■ TEXT SEGMENT ■

Content starts

Vladlen Babayev

Personal information
- Full name: Vladlen Igorevich Babayev
- Date of birth: 16 October 1996 (age 29)
- Place of birth: Volgograd, Russia
- Height: 1.80 m (5 ft 11 in)
- Position: Midfielder

Team information
- Current team: FC Tyumen

Youth career
- FC Olimpia Volgograd
- 2013–2017: FC Spartak Moscow

Senior career*
- Years: Team / Apps / (Gls)
- 2017–2020: FC Volgar Astrakhan / 64 / (3)
- 2020–2021: FC Metallurg Lipetsk / 28 / (12)
- 2021: FC Chayka Peschanokopskoye / 0 / (0)
- 2021: FC Akron Tolyatti / 15 / (2)
- 2022: FC Metallurg Lipetsk / 12 / (3)
- 2022–2023: FC KamAZ Naberezhnye Chelny / 31 / (3)
- 2023–2025: FC Sokol Saratov / 60 / (4)
- 2025–: FC Tyumen / 35 / (8)

International career
- 2011–2012: Russia U-16 / 14 / (5)
- 2013: Russia U-17 / 4 / (0)

= Vladlen Babayev =

Russian football player

Vladlen Igorevich Babayev (Владлен Игоревич Бабаев; born 16 October 1996) is a Russian football player who plays for FC Tyumen.

==Club career==
He made his debut in the Russian Football National League for FC Volgar Astrakhan on 15 July 2017 in a game against FC Rotor Volgograd.

Content ends

■ PROVIDED DATA ■
Content starts

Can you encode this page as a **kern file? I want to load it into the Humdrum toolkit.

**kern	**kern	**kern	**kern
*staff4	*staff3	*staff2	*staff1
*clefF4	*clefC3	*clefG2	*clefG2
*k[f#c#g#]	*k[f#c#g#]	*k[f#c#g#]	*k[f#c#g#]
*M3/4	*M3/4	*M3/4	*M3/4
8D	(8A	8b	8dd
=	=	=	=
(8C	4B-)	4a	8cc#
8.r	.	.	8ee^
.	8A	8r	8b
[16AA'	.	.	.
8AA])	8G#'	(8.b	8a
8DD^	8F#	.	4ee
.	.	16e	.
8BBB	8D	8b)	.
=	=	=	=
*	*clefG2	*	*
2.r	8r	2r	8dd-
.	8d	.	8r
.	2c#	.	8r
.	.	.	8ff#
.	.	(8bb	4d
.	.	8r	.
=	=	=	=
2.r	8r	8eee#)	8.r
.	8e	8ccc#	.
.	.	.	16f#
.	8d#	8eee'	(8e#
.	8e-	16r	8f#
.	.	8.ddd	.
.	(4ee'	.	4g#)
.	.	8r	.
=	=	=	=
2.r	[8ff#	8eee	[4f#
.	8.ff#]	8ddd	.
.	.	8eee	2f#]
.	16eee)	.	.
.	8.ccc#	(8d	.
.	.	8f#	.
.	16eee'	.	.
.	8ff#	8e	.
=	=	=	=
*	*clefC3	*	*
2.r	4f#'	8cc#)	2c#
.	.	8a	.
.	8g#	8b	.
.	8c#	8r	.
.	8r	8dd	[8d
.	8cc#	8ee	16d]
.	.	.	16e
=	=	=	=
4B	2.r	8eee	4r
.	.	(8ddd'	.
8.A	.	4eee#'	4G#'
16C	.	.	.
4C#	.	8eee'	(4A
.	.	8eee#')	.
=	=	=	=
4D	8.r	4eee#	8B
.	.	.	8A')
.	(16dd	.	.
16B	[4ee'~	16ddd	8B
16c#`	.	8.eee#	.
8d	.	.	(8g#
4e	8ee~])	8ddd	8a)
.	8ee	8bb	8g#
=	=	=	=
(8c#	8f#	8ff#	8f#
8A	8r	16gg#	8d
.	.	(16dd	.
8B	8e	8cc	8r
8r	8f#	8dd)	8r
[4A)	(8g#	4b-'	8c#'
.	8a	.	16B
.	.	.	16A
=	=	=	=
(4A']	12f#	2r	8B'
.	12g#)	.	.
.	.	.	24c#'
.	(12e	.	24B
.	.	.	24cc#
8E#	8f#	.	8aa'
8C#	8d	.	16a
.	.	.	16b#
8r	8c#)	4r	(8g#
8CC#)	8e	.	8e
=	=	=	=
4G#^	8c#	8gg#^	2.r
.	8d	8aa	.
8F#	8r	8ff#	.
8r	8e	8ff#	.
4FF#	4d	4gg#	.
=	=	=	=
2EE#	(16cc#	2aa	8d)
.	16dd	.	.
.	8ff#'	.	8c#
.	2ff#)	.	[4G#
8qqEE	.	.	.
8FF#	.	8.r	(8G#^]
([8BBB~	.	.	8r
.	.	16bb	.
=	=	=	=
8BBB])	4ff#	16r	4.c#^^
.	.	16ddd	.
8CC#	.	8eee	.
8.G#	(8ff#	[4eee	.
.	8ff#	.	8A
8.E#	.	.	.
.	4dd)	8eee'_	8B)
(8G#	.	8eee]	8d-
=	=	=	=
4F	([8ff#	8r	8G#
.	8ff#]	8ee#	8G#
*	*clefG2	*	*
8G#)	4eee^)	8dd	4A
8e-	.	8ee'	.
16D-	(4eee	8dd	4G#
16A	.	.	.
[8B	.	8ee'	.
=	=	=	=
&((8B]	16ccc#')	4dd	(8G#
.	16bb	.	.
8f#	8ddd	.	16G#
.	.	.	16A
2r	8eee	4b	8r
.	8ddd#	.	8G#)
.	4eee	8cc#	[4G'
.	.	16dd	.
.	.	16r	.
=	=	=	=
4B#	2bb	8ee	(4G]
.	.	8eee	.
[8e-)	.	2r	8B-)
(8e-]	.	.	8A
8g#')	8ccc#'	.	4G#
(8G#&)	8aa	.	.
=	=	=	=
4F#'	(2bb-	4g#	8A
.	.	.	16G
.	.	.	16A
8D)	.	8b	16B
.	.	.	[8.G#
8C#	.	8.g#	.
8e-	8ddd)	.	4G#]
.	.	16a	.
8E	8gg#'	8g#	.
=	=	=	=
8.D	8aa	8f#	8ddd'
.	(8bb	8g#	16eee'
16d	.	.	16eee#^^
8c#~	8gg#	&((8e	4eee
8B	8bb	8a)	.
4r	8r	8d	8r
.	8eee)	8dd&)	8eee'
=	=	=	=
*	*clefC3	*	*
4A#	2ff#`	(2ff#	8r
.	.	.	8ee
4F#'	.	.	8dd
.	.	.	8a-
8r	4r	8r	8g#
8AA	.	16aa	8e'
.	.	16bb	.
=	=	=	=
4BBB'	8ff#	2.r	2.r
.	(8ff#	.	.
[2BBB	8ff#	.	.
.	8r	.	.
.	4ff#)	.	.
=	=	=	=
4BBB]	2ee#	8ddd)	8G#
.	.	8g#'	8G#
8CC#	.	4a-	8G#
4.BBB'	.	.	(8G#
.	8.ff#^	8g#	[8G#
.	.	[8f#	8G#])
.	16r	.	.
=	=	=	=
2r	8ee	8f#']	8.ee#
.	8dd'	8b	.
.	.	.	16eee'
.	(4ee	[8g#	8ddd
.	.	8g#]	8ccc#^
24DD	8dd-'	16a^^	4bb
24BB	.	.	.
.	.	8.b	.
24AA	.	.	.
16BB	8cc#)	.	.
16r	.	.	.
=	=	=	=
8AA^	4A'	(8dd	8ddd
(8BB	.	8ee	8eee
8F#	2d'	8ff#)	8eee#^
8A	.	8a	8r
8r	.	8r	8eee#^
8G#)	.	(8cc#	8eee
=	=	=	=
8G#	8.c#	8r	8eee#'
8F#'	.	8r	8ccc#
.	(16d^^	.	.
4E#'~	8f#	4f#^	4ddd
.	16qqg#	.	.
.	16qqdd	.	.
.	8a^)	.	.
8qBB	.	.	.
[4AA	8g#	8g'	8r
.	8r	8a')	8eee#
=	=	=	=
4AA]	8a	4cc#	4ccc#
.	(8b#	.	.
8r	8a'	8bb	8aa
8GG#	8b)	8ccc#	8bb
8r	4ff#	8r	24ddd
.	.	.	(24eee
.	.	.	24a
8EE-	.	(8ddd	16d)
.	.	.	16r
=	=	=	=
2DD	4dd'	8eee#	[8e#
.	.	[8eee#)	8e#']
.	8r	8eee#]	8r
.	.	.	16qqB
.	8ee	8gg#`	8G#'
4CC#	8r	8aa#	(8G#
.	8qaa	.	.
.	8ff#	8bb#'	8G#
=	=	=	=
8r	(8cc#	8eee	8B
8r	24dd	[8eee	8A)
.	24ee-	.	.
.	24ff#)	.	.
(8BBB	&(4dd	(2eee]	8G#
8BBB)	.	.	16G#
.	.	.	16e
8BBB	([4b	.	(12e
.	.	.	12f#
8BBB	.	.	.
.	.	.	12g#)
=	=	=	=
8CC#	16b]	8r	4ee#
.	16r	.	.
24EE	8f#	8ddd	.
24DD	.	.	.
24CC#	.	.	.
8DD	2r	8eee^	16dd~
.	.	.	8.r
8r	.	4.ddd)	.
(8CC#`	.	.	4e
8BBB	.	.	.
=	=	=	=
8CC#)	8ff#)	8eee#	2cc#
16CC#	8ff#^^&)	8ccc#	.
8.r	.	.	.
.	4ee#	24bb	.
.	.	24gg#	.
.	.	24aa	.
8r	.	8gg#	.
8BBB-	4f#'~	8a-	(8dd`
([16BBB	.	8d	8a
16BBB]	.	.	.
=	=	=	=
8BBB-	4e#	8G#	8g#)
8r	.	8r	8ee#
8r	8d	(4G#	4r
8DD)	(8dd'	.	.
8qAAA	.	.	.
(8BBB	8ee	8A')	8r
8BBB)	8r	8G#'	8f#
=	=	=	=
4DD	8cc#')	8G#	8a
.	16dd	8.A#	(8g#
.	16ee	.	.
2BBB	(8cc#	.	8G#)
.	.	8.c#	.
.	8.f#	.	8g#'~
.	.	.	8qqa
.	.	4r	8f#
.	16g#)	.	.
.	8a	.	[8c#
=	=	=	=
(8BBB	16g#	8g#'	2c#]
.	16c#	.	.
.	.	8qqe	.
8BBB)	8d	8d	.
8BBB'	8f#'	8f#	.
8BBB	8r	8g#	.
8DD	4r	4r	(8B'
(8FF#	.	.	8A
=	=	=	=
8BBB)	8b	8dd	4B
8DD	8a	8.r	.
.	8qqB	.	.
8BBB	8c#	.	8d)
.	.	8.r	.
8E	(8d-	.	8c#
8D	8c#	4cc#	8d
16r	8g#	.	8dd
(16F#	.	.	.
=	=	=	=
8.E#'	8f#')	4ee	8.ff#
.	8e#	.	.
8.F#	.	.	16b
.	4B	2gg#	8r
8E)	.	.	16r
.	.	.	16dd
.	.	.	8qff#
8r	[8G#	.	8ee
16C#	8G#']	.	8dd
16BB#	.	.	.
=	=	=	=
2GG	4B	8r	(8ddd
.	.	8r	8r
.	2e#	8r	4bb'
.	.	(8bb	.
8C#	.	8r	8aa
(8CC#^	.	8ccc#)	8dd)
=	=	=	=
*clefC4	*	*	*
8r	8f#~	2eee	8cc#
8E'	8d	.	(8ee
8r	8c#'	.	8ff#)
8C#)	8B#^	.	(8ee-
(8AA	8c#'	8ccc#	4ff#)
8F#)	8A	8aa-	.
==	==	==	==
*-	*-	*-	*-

Content ends

■ AIM OF THE TASK ■
Set down, word for word, the portion of the Vladlen Babayev profile that begins with "- 2020–2021: FC" and ends after "Tyumen / 35 / (8)". The material was taken from a separate source.

■ RESPONSE TO THE TASK ■
- 2020–2021: FC Metallurg Lipetsk / 28 / (12)
- 2021: FC Chayka Peschanokopskoye / 0 / (0)
- 2021: FC Akron Tolyatti / 15 / (2)
- 2022: FC Metallurg Lipetsk / 12 / (3)
- 2022–2023: FC KamAZ Naberezhnye Chelny / 31 / (3)
- 2023–2025: FC Sokol Saratov / 60 / (4)
- 2025–: FC Tyumen / 35 / (8)